:: TASK LIST ::
a - In the passage on composite steel-concrete slabs, condense the paragraph beginning "The performances of composite steel-concrete slabs" into a short bulleted list that keeps its main facts.
b - Write the next part of the passage on composite steel-concrete slabs, starting after its final sentence.

:: SOURCE DOCUMENT ::
BEGIN
The performances of composite steel-concrete slabs are strongly influenced by the connection between the concrete and the steel decking, which is essentially assured by bonding, interlocking, and adhesion. The connection can be continuous or localized by means of connectors. In order to increase the bonding between steel and concrete elements and to allow their collaboration, typically, a continuous connection with indentations or embossings is realized.

Objective:

In this study, the simulation of the concrete-steel bond interaction of a typical composite decking is analyzed. In particular, the objective is the investigation of the role of the main geometric parameters of the indentations or embossings that determine the effective functionality of the connection.
END
:: Stored data entries ::
BEGIN
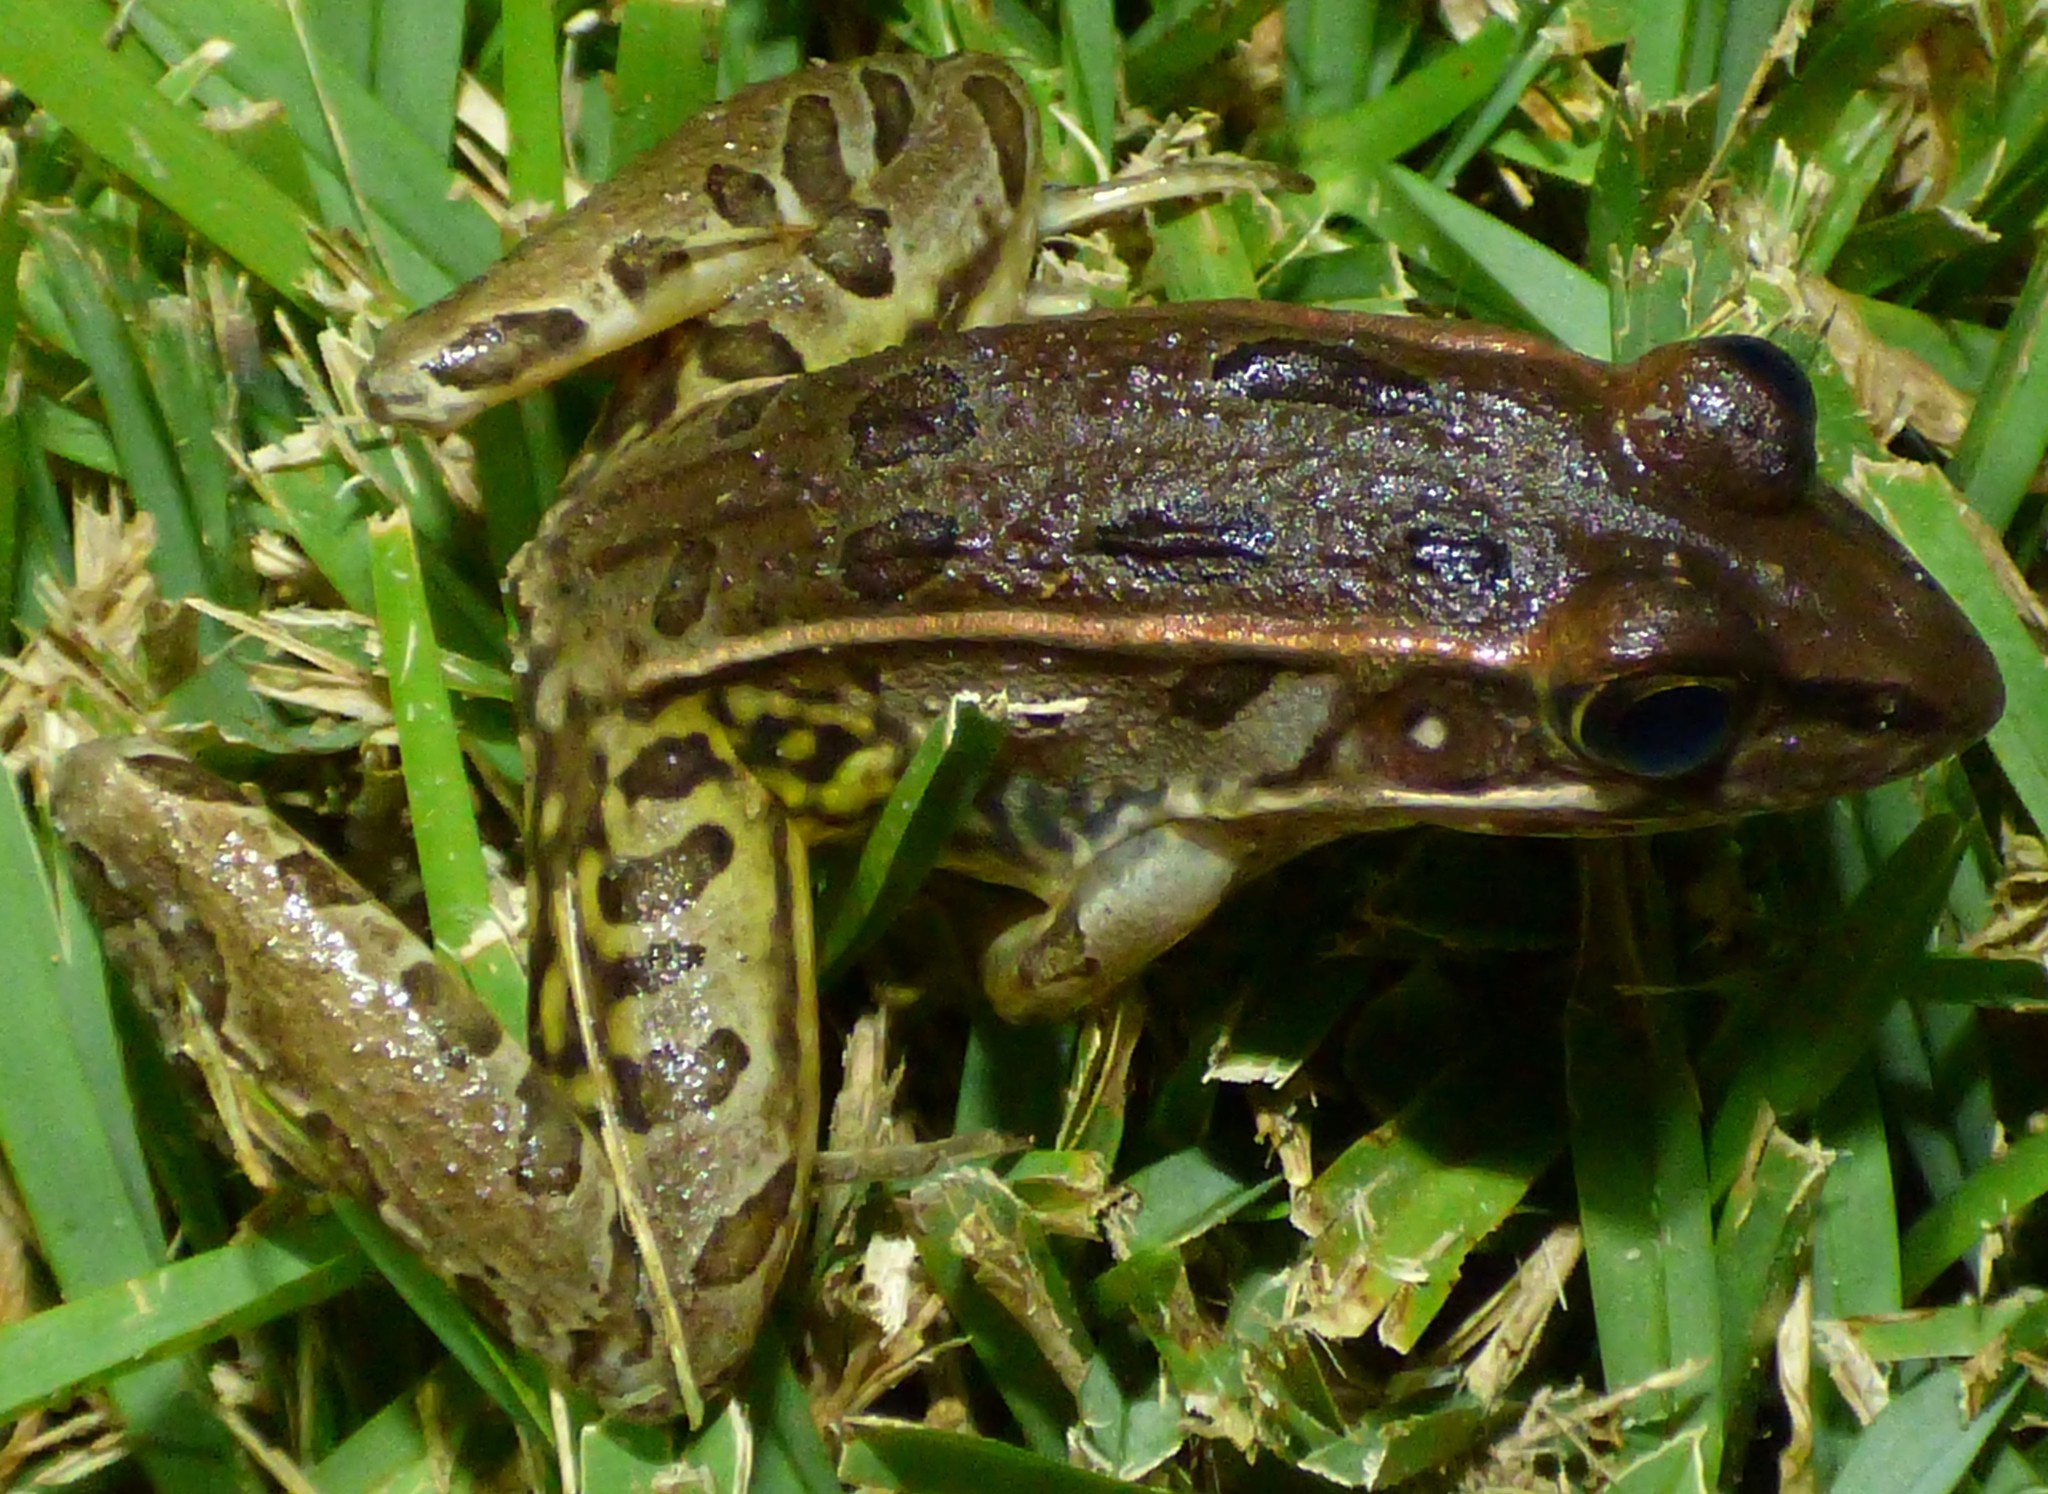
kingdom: Animalia
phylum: Chordata
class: Amphibia
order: Anura
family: Ranidae
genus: Lithobates
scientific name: Lithobates sphenocephalus
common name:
END
:: REPLIES ::
a -
- Composite steel-concrete slab performance depends strongly on the connection between the concrete and the steel decking.
- This connection is provided mainly by bonding, interlocking, and adhesion.
- It can be continuous or localized through connectors.
- To improve bonding and let the steel and concrete work together, a continuous connection with indentations or embossings is typically used.

b -
Methods:

To this scope, the results of four-point bending tests on five specimens of a typical layout of a composite floor are reported and discussed. Then, the obtained results are used to determine the shear bond strength according to the partial interaction method, by following the procedure provided by the Eurocode 4. Successively, the experimental results are exploited in order to calibrate a FE model in Abaqus software to be able to account for the basic effects involved in the shear bonding mechanism, i.e. interlocking, friction, and adhesion.

Results & Conclusion:

Finally, the obtained results are discussed, and the FE model is used to evaluate the geometrical and mechanical parameters influencing the longitudinal shear bonding resistance.

Keywords: FEM models, Experimental tests, Sheeting-concrete interaction, Composite floor, Metal decks, Steel-concrete slabs.